*Short task*. Could you reproduce every one of the lines below word for word, omitting the pictures?

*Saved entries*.
=-=-=
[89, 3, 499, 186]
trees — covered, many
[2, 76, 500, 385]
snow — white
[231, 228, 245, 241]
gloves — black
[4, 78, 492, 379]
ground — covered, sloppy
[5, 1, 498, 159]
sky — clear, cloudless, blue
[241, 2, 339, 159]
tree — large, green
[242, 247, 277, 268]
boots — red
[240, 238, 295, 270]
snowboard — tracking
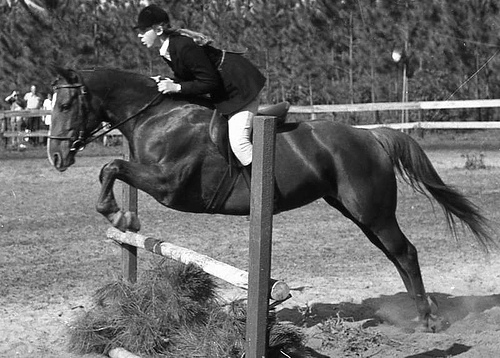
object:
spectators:
[4, 86, 60, 116]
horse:
[43, 61, 500, 336]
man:
[22, 83, 45, 143]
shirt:
[24, 92, 42, 109]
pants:
[228, 98, 258, 167]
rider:
[136, 6, 265, 178]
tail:
[385, 127, 500, 262]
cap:
[131, 5, 172, 30]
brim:
[131, 23, 146, 30]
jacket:
[159, 29, 268, 118]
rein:
[68, 67, 175, 150]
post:
[245, 116, 276, 357]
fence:
[260, 99, 500, 131]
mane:
[68, 69, 161, 113]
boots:
[240, 161, 257, 222]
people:
[3, 84, 56, 144]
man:
[5, 90, 26, 149]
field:
[0, 142, 500, 358]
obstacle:
[92, 114, 279, 358]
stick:
[105, 222, 291, 301]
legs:
[94, 156, 434, 332]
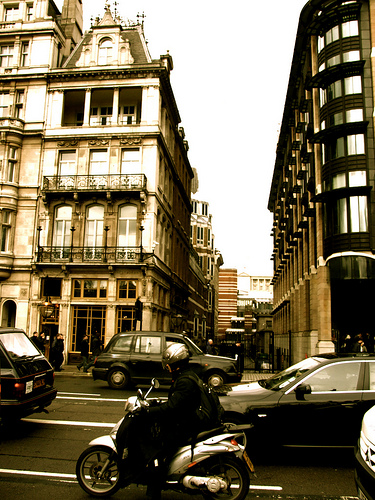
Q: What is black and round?
A: Tires.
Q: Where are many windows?
A: On buildings.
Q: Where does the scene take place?
A: On a city street.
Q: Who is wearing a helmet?
A: Motorbike rider.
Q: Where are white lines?
A: On the street.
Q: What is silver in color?
A: Motorbike.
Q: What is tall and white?
A: Building on left.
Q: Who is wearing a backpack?
A: Motorbike rider.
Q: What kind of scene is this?
A: City scene.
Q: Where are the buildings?
A: Across the street.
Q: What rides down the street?
A: Cars.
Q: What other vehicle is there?
A: Motorcycle.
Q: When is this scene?
A: Afternoon.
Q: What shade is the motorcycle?
A: Silver.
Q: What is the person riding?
=-=-=
*Output of the task*.
[89, 3, 499, 186]
trees — covered, many
[2, 76, 500, 385]
snow — white
[231, 228, 245, 241]
gloves — black
[4, 78, 492, 379]
ground — covered, sloppy
[5, 1, 498, 159]
sky — clear, cloudless, blue
[241, 2, 339, 159]
tree — large, green
[242, 247, 277, 268]
boots — red
[240, 238, 295, 270]
snowboard — tracking
object:
spectators:
[4, 86, 60, 116]
horse:
[43, 61, 500, 336]
man:
[22, 83, 45, 143]
shirt:
[24, 92, 42, 109]
pants:
[228, 98, 258, 167]
rider:
[136, 6, 265, 178]
tail:
[385, 127, 500, 262]
cap:
[131, 5, 172, 30]
brim:
[131, 23, 146, 30]
jacket:
[159, 29, 268, 118]
rein:
[68, 67, 175, 150]
post:
[245, 116, 276, 357]
fence:
[260, 99, 500, 131]
mane:
[68, 69, 161, 113]
boots:
[240, 161, 257, 222]
people:
[3, 84, 56, 144]
man:
[5, 90, 26, 149]
field:
[0, 142, 500, 358]
obstacle:
[92, 114, 279, 358]
stick:
[105, 222, 291, 301]
legs:
[94, 156, 434, 332]
Q: What is black and round?
A: Tires.
Q: Where are many windows?
A: On buildings.
Q: Where does the scene take place?
A: On a city street.
Q: Who is wearing a helmet?
A: Motorbike rider.
Q: Where are white lines?
A: On the street.
Q: What is silver in color?
A: Motorbike.
Q: What is tall and white?
A: Building on left.
Q: Who is wearing a backpack?
A: Motorbike rider.
Q: What kind of scene is this?
A: City scene.
Q: Where are the buildings?
A: Across the street.
Q: What rides down the street?
A: Cars.
Q: What other vehicle is there?
A: Motorcycle.
Q: When is this scene?
A: Afternoon.
Q: What shade is the motorcycle?
A: Silver.
Q: What is the person riding?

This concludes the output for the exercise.